20 de septiembre de 2022
El mundo tiene inflación después de 40 años, y las medidas parecen ser las habituales: suba del tipo de interés. Han recurrido a ese instrumento –en sentido opuesto– para capear la última crisis financiera internacional. En aquella ocasión, EE.UU. salió adelante más rápido que Europa. La Reserva Federal no tiene problemas en pegar volantazos a los tipos de interés. A Europa le cuesta un poco más, no porque les tiemble el pulso para tomar medidas drásticas –el Banco Central Europeo (BCE) suele ser más ortodoxo–, sino porque su economía es un espacio común de 27 países, de los cuales solo 19 tienen al euro como moneda oficial. Es difícil que el valor de una variable sintetice la situación de todos.
En agosto, la inflación en la eurozona se ubicó en 9,1% anual. Es un promedio. Alemania tuvo 8,8%, mientras que los países bálticos superan el 20% (Estonia lidera con 25,2%). Pero para todos la tasa de política económica es la misma. En el mejor de los casos, el resultado será eficaz pero ineficiente, con consecuencias en la producción –de hecho, ya se descuenta que entrarán en recesión–, agravado para países con problemas de deuda.

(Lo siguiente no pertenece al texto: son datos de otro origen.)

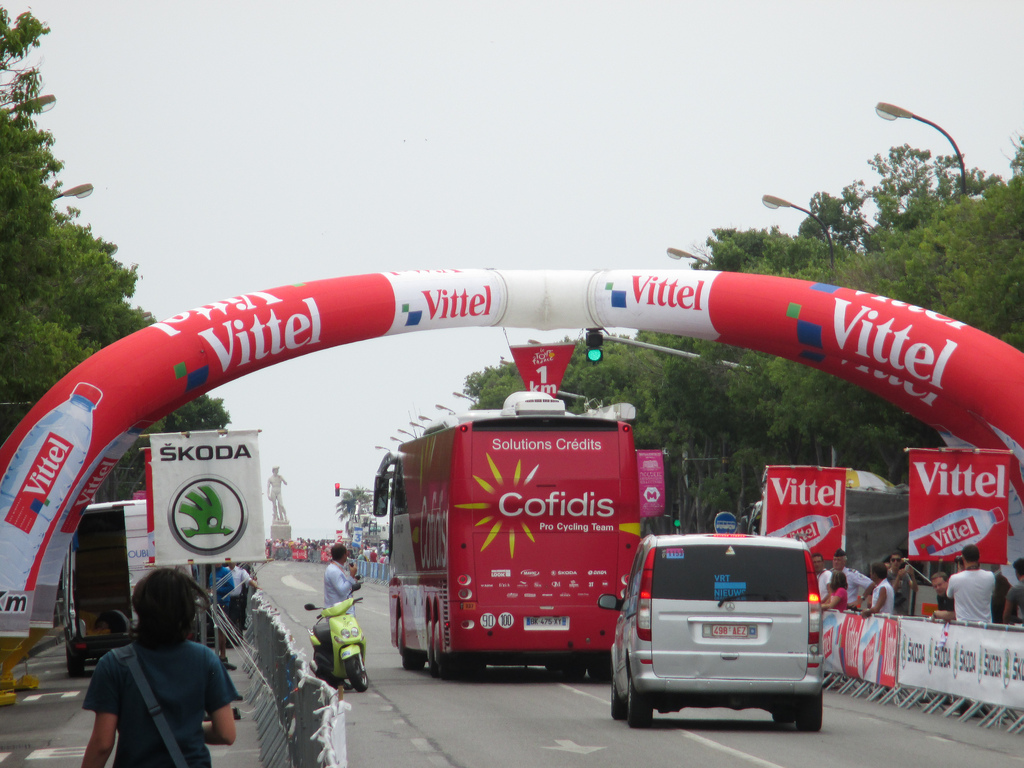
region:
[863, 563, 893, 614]
man wearing a white shirt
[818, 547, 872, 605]
man wearing a white shirt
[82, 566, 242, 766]
woman wearing a blue shirt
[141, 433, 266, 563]
sign with skoda business logo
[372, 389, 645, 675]
big red city bus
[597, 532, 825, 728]
rear end of a grey SUV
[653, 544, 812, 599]
grey car's rear window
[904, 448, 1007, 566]
Vittel business logo sign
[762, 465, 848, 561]
Vittel business logo sign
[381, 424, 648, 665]
a large red bus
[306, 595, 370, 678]
a green motorcycle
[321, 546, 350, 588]
a man standing by the bus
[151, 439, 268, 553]
a white flag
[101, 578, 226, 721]
a person in a black shirt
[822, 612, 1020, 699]
a white fence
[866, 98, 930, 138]
a street lamp post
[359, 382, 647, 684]
red double decker bus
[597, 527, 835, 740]
grey van driving down street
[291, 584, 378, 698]
green motorcycle on side of street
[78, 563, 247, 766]
woman walking with blue short sleeve shirt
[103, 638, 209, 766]
messenger bag strap across woman's back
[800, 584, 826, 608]
orange light on back of silver car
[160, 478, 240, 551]
green logo on white sign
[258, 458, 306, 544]
white statue of a man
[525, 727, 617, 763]
white arrow on street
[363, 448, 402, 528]
rear view mirror on bus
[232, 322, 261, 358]
letter on the sign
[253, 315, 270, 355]
letter on the sign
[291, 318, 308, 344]
letter on the sign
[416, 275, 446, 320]
letter on the sign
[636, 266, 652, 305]
letter on the sign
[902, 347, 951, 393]
letter on the sign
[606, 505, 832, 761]
white van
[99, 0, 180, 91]
white clouds in blue sky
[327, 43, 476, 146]
white clouds in blue sky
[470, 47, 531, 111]
white clouds in blue sky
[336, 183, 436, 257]
white clouds in blue sky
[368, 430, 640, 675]
a large red bus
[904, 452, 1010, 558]
a large red and white flag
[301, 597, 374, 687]
a small green motorcycle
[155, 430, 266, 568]
a large green, black and white flag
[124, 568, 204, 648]
a woman's black hair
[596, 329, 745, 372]
a long pole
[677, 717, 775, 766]
a long white painted line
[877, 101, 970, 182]
the top of a street light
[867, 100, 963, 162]
a lamp post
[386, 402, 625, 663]
a large red bus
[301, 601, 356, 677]
a green scooter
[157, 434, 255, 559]
a white sign hanging over the street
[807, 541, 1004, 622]
people standing next to the street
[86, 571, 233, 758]
a person in a grey shirt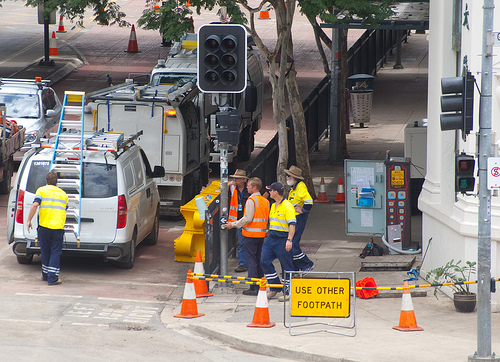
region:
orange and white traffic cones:
[177, 253, 429, 336]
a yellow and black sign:
[286, 267, 349, 322]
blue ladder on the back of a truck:
[40, 88, 92, 239]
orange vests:
[227, 194, 272, 238]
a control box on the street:
[347, 153, 414, 250]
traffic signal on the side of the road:
[197, 23, 245, 93]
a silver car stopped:
[0, 69, 72, 158]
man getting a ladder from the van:
[25, 87, 86, 278]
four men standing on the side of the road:
[225, 164, 315, 281]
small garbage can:
[347, 69, 382, 139]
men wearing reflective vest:
[228, 161, 320, 274]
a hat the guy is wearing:
[283, 162, 311, 180]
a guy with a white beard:
[281, 160, 318, 206]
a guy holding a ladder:
[24, 169, 86, 289]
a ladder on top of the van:
[47, 83, 90, 153]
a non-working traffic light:
[188, 13, 250, 111]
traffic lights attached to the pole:
[429, 39, 499, 360]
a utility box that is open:
[331, 146, 419, 270]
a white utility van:
[13, 126, 164, 297]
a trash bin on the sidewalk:
[348, 67, 377, 128]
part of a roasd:
[118, 320, 150, 349]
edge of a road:
[177, 315, 204, 348]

La receta habitual se está aplicando a una situación para nada habitual, la inflación es un proceso inédito desde que existe el euro. A la postre, a diferencia de EE.UU., la inflación europea es un inequívoco caso de inflación de costos, por la reducción del suministro de gas desde Rusia: sin embargo se insiste con una medida monetaria. Para contrarrestar, el BCE dispondrá mecanismos que proveerán fondos extra a cada país, pero deberán negociar la política fiscal con su presidenta, nuestra tristemente conocida Christine Lagarde. Se les viene el invierno.